这是因为 A 没有虚表。想要使用 dynamic_cast 功能，需要给 A 加虚表，也就是说只要一个虚函数就可以了：

struct A {
    virtual ~A() = default;
};

template <class T>
struct B: A { T t; };

int main() {
    auto *p = new A;
    if (auto pb = dynamic_cast<B<int> *>(p)) {}
}

上面的代码就能够正常编译。

尝试用 std::type_index 代替 dynamic_cast？

可以用 std::type_index 来唯一标记数据的类型，该结构占用 8 个字节，且能够作为 key 放入容器中。std::type_index 能够判断一个类是不是目标类型，而 dynamic_cast 能够判断一个类是不是目标类型或其子类，所以前者的判断更加精确。

在 bustub 的例子中，由于 TrieNodeWithValue<T> 在不同的 T 之间没有继承关系，所以 dynamic_cast 成功后可以确定是相同的类型，能满足功能的要求。

💡 理论上，如果 B 继承于 A，那么从一个包含 B 对象的结点获取 A 类型的指针也应该是可能的。但是 TrieNodeWithValue<B> 并不继承于 TrieNodeWithValue<A>，这使得涉及向上转型的 Get 操作无法在给定的代码中实现，从而本质上是完成了“精确获取”。
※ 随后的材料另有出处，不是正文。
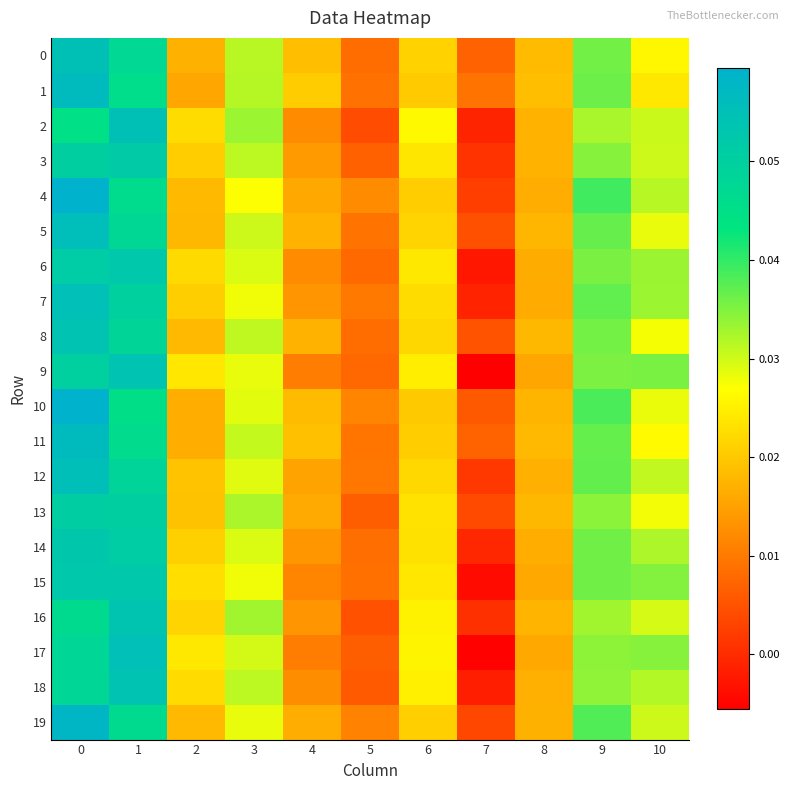

Which series has the largest total across all categories?

10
💡 std::type_index 需要结合 typeid 来使用，std::type_index 和 typeid 都有唯一性，但是 typeid(expr_or_type).name() 不一定有。详见 cppreference。

typeid 对类型的判断也有动态性：

可以看到 typeid 对 *p2 的类型判断是真实的。

另外注意到动态类型转换的 dynamic_cast 实现第 5 步对类型做了相等判断，对于类型完全一致的转换情况，能够直接返回结果。所以在 bustub 的场景下 dynamic_cast 只有转换失败时才比 typeid + type_index + dynamic_cast 的判断慢。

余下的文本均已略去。